> **Given data**
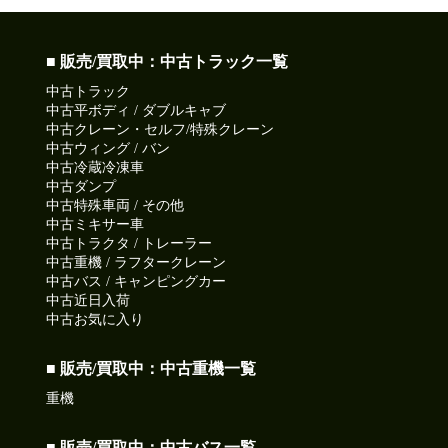
■ 販売/買取中：中古トラック一覧
中古トラック
中古平ボディ / ダブルキャブ
中古クレーン・セルフ/特殊クレーン
中古ウィング / バン
中古冷蔵冷凍車
中古ダンプ
中古特殊車両 / その他
中古ミキサー車
中古トラクタ / トレーラー
中古重機 / ラフタークレーン
中古バス / キャンピングカー
中古近日入荷
中古お気に入り
■ 販売/買取中：中古重機一覧
重機
■ 販売/買取中：中古バス一覧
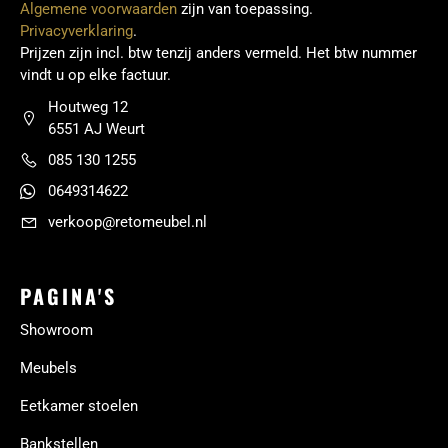
Algemene voorwaarden
zijn van toepassing.
Privacyverklaring
.
Prijzen zijn incl. btw tenzij anders vermeld. Het btw nummer
vindt u op elke factuur.
Houtweg 12
6551 AJ Weurt
085 130 1255
0649314622
verkoop@retomeubel.nl
PAGINA'S
Showroom
Meubels
Eetkamer stoelen
Bankstellen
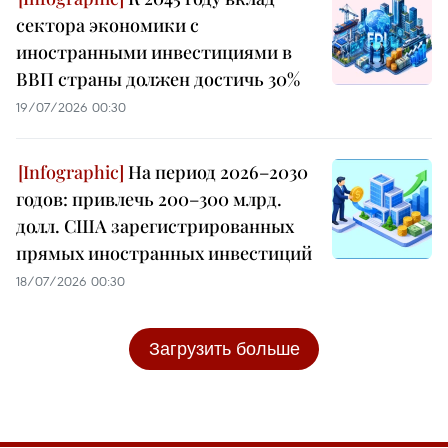
сектора экономики с
иностранными инвестициями в
ВВП страны должен достичь 30%
19/07/2026 00:30
На период 2026–2030
годов: привлечь 200–300 млрд.
долл. США зарегистрированных
прямых иностранных инвестиций
18/07/2026 00:30
Загрузить больше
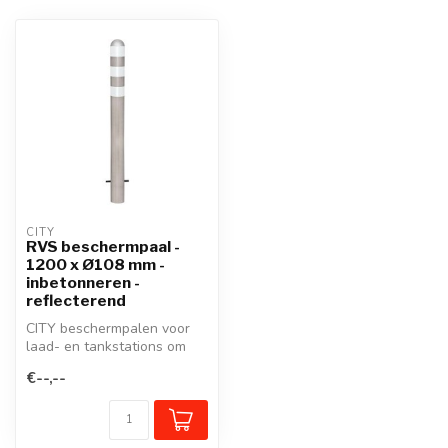
CITY
RVS beschermpaal -
1200 x Ø108 mm -
inbetonneren -
reflecterend
CITY beschermpalen voor
laad- en tankstations om
powerunits en pompen te
€--,--
bescher...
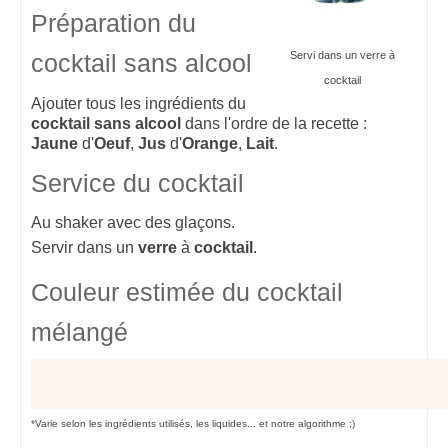
Préparation du
Servi dans un verre à
cocktail sans alcool
cocktail
Ajouter tous les ingrédients du
cocktail sans alcool
dans l'ordre de la recette :
Jaune
d'
Oeuf
,
Jus
d'
Orange
,
Lait
.
Service du cocktail
Au shaker avec des glaçons.
Servir dans un
verre
à
cocktail
.
Couleur estimée du cocktail
mélangé
*Varie selon les ingrédients utilisés, les liquides... et notre algorithme ;)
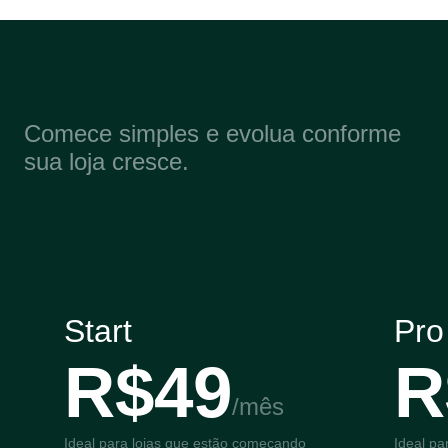
Comece simples e evolua conforme 
sua loja cresce.
Escolha
o
plano
ideal
para
o
seu
momento
Start
Pro
R$49
R
/mês
Ideal para lojas que estão começando 
Ideal pa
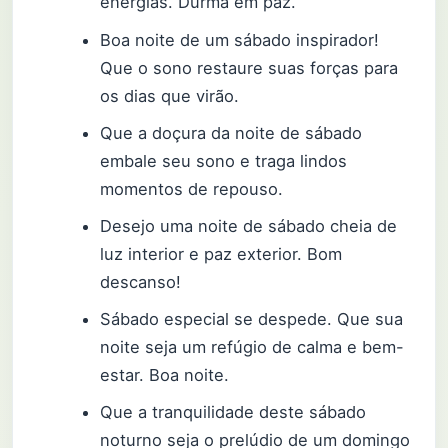
energias. Durma em paz.
Boa noite de um sábado inspirador!
Que o sono restaure suas forças para
os dias que virão.
Que a doçura da noite de sábado
embale seu sono e traga lindos
momentos de repouso.
Desejo uma noite de sábado cheia de
luz interior e paz exterior. Bom
descanso!
Sábado especial se despede. Que sua
noite seja um refúgio de calma e bem-
estar. Boa noite.
Que a tranquilidade deste sábado
noturno seja o prelúdio de um domingo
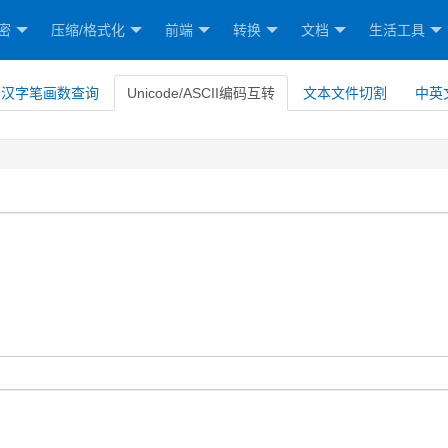
密
压缩/格式化
前端
转换
文档
生活工具
汉字笔画数查询
Unicode/ASCII编码互转
文本文件切割
中英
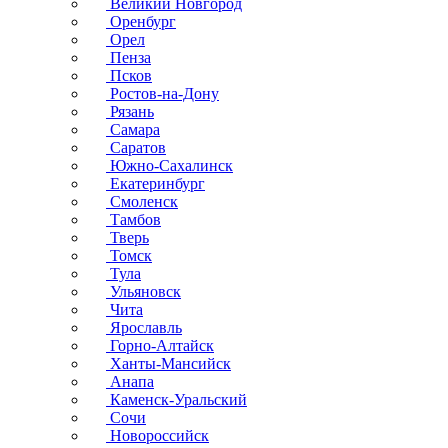
Великий Новгород
Оренбург
Орел
Пенза
Псков
Ростов-на-Дону
Рязань
Самара
Саратов
Южно-Сахалинск
Екатеринбург
Смоленск
Тамбов
Тверь
Томск
Тула
Ульяновск
Чита
Ярославль
Горно-Алтайск
Ханты-Мансийск
Анапа
Каменск-Уральский
Сочи
Новороссийск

> **Try it**
Can you pull out every line of text read from the records above, unchanged and in the same order, leaving out the pictures themselves?

> **Output of the task**
■ 販売/買取中：中古トラック一覧
中古トラック
中古平ボディ / ダブルキャブ
中古クレーン・セルフ/特殊クレーン
中古ウィング / バン
中古冷蔵冷凍車
中古ダンプ
中古特殊車両 / その他
中古ミキサー車
中古トラクタ / トレーラー
中古重機 / ラフタークレーン
中古バス / キャンピングカー
中古近日入荷
中古お気に入り
■ 販売/買取中：中古重機一覧
重機
■ 販売/買取中：中古バス一覧
Algemene voorwaarden
zijn van toepassing.
Privacyverklaring
.
Prijzen zijn incl. btw tenzij anders vermeld. Het btw nummer
vindt u op elke factuur.
Houtweg 12
6551 AJ Weurt
085 130 1255
0649314622
verkoop@retomeubel.nl
PAGINA'S
Showroom
Meubels
Eetkamer stoelen
Bankstellen
сектора экономики с
иностранными инвестициями в
ВВП страны должен достичь 30%
19/07/2026 00:30
На период 2026–2030
годов: привлечь 200–300 млрд.
долл. США зарегистрированных
прямых иностранных инвестиций
18/07/2026 00:30
Загрузить больше
CITY
RVS beschermpaal -
1200 x Ø108 mm -
inbetonneren -
reflecterend
CITY beschermpalen voor
laad- en tankstations om
powerunits en pompen te
€--,--
bescher...
Préparation du
Servi dans un verre à
cocktail sans alcool
cocktail
Ajouter tous les ingrédients du
cocktail sans alcool
dans l'ordre de la recette :
Jaune
d'
Oeuf
,
Jus
d'
Orange
,
Lait
.
Service du cocktail
Au shaker avec des glaçons.
Servir dans un
verre
à
cocktail
.
Couleur estimée du cocktail
mélangé
*Varie selon les ingrédients utilisés, les liquides... et notre algorithme ;)
Comece simples e evolua conforme 
sua loja cresce.
Escolha
o
plano
ideal
para
o
seu
momento
Start
Pro
R$49
R
/mês
Ideal para lojas que estão começando 
Ideal pa
energias. Durma em paz.
Boa noite de um sábado inspirador!
Que o sono restaure suas forças para
os dias que virão.
Que a doçura da noite de sábado
embale seu sono e traga lindos
momentos de repouso.
Desejo uma noite de sábado cheia de
luz interior e paz exterior. Bom
descanso!
Sábado especial se despede. Que sua
noite seja um refúgio de calma e bem-
estar. Boa noite.
Que a tranquilidade deste sábado
noturno seja o prelúdio de um domingo
密
压缩/格式化
前端
转换
文档
生活工具
汉字笔画数查询
Unicode/ASCII编码互转
文本文件切割
中英
Великий Новгород
Оренбург
Орел
Пенза
Псков
Ростов-на-Дону
Рязань
Самара
Саратов
Южно-Сахалинск
Екатеринбург
Смоленск
Тамбов
Тверь
Томск
Тула
Ульяновск
Чита
Ярославль
Горно-Алтайск
Ханты-Мансийск
Анапа
Каменск-Уральский
Сочи
Новороссийск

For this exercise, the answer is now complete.